I think you'll find the American public is less motivated by how well-treated Mag7 software developers believe themselves to be.
> the American public is less motivated by how well-treated Mag7 software developers
SWE layoffs are politically irrelevant. The kids booing commencement speakers, however, are not aspiring SWEs. AI CEOs’ rhetoric, in particular, Altman’s, has been aimed and successfully landed more broadly.
And I don’t think the underlying cause of the anxiety is unemployment, which remains relatively low. Finding a block of hard-working workers who used to be able to make ends meet, but now can’t, is a political goldmine for good reason.
It’s not about that.
It’s the constant drumbeat of “AI will take your job.”
It’s the constant news of “layoffs because AI makes us more productive.”
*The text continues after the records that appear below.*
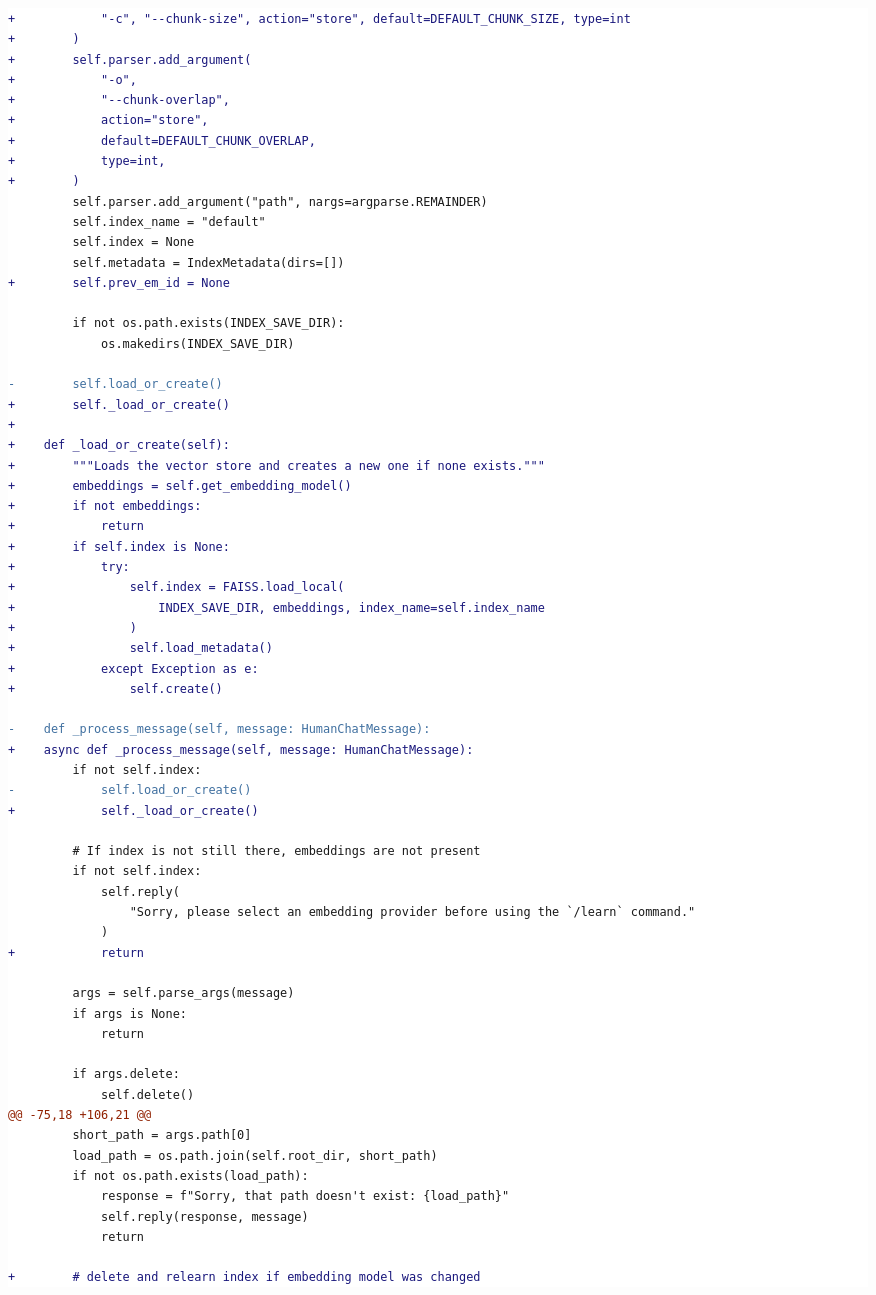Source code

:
 ```diff
+            "-c", "--chunk-size", action="store", default=DEFAULT_CHUNK_SIZE, type=int
+        )
+        self.parser.add_argument(
+            "-o",
+            "--chunk-overlap",
+            action="store",
+            default=DEFAULT_CHUNK_OVERLAP,
+            type=int,
+        )
         self.parser.add_argument("path", nargs=argparse.REMAINDER)
         self.index_name = "default"
         self.index = None
         self.metadata = IndexMetadata(dirs=[])
+        self.prev_em_id = None
 
         if not os.path.exists(INDEX_SAVE_DIR):
             os.makedirs(INDEX_SAVE_DIR)
 
-        self.load_or_create()
+        self._load_or_create()
+
+    def _load_or_create(self):
+        """Loads the vector store and creates a new one if none exists."""
+        embeddings = self.get_embedding_model()
+        if not embeddings:
+            return
+        if self.index is None:
+            try:
+                self.index = FAISS.load_local(
+                    INDEX_SAVE_DIR, embeddings, index_name=self.index_name
+                )
+                self.load_metadata()
+            except Exception as e:
+                self.create()
 
-    def _process_message(self, message: HumanChatMessage):
+    async def _process_message(self, message: HumanChatMessage):
         if not self.index:
-            self.load_or_create()
+            self._load_or_create()
 
         # If index is not still there, embeddings are not present
         if not self.index:
             self.reply(
                 "Sorry, please select an embedding provider before using the `/learn` command."
             )
+            return
 
         args = self.parse_args(message)
         if args is None:
             return
 
         if args.delete:
             self.delete()
@@ -75,18 +106,21 @@
         short_path = args.path[0]
         load_path = os.path.join(self.root_dir, short_path)
         if not os.path.exists(load_path):
             response = f"Sorry, that path doesn't exist: {load_path}"
             self.reply(response, message)
             return
 
+        # delete and relearn index if embedding model was changed
```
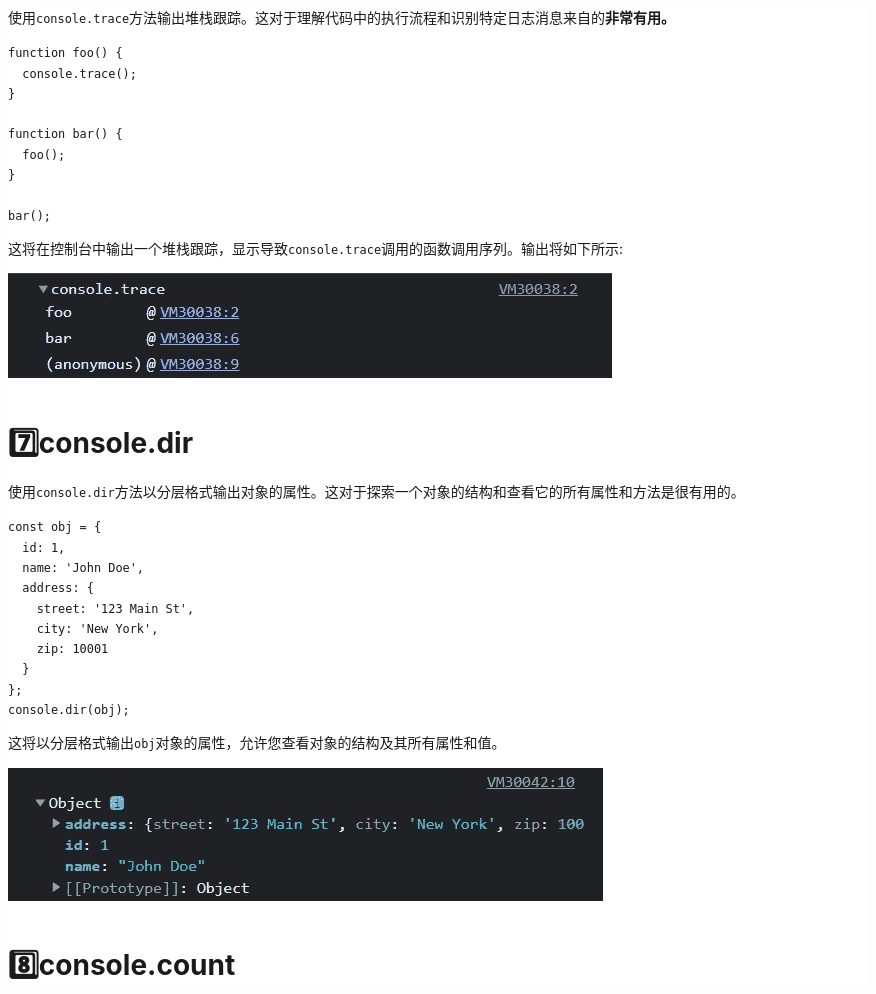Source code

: 使用`console.trace`方法输出堆栈跟踪。这对于理解代码中的执行流程和识别特定日志消息来自的**非常有用。**

```
function foo() {
  console.trace();
}

function bar() {
  foo();
}

bar();
```

这将在控制台中输出一个堆栈跟踪，显示导致`console.trace`调用的函数调用序列。输出将如下所示:

![](img/9f9fe56da4563fb12251202cabbb09bd.png)

# 7️⃣console.dir

使用`console.dir`方法以分层格式输出对象的属性。这对于探索一个对象的结构和查看它的所有属性和方法是很有用的。

```
const obj = {
  id: 1,
  name: 'John Doe',
  address: {
    street: '123 Main St',
    city: 'New York',
    zip: 10001
  }
};
console.dir(obj);
```

这将以分层格式输出`obj`对象的属性，允许您查看对象的结构及其所有属性和值。

![](img/f454160371abbe992f75dad8ad925744.png)

# 8️⃣console.count
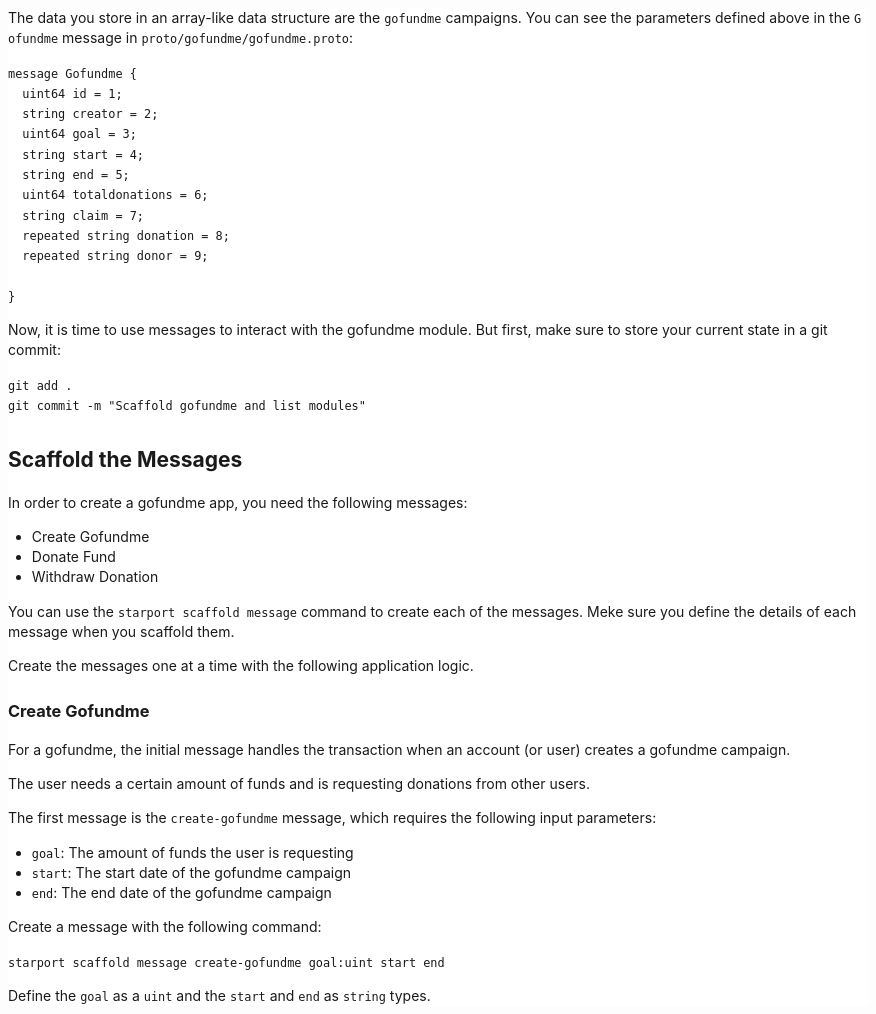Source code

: The data you store in an array-like data structure are the `gofundme` campaigns. You can see the parameters defined above in the `Gofundme` message in `proto/gofundme/gofundme.proto`:

```
message Gofundme {
  uint64 id = 1;
  string creator = 2; 
  uint64 goal = 3; 
  string start = 4; 
  string end = 5; 
  uint64 totaldonations = 6; 
  string claim = 7; 
  repeated string donation = 8; 
  repeated string donor = 9; 
  
}
```

Now, it is time to use messages to interact with the gofundme module. But first, make sure to store your current state in a git commit:

```golang
git add .
git commit -m "Scaffold gofundme and list modules" 
```

## Scaffold the Messages

In order to create a gofundme app, you need the following messages:

* Create Gofundme
* Donate Fund
* Withdraw Donation

You can use the `starport scaffold message` command to create each of the messages. Meke sure you define the details of each message when you scaffold them.

Create the messages one at a time with the following application logic.

### Create Gofundme

For a gofundme, the initial message handles the transaction when an account (or user) creates a gofundme campaign.

The user needs a certain amount of funds and is requesting donations from other users.

The first message is the `create-gofundme` message, which requires the following input parameters:

* `goal`: The amount of funds the user is requesting
* `start`: The start date of the gofundme campaign
* `end`: The end date of the gofundme campaign

Create a message with the following command:

```
starport scaffold message create-gofundme goal:uint start end 
```
Define the `goal` as a `uint` and the `start` and `end` as `string` types.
It’s the constant background discussion of UBI because no one will have jobs anymore.
It’s knowing that, in the US, UBI will never come.
It’s the feeling that the billionaires of Silicon Valley are getting rich and there isn’t even a “learn to code” path to wealth anymore.
It’s knowing that data centers will create problems in your neighborhood: the price of power and water will go up, the amount of undeveloped land down, and you don’t even get jobs out of it.
For fuck’s sake, it’s not about the thousands of Mag7 tech workers losing their jobs. That’s just a symptom, like all the other symptoms, of this weirdly dystopian future that the AI companies keep telling us is inevitable.
The public statements of frontier labs' CEOs that generative models will replace human workers have been front page news for months.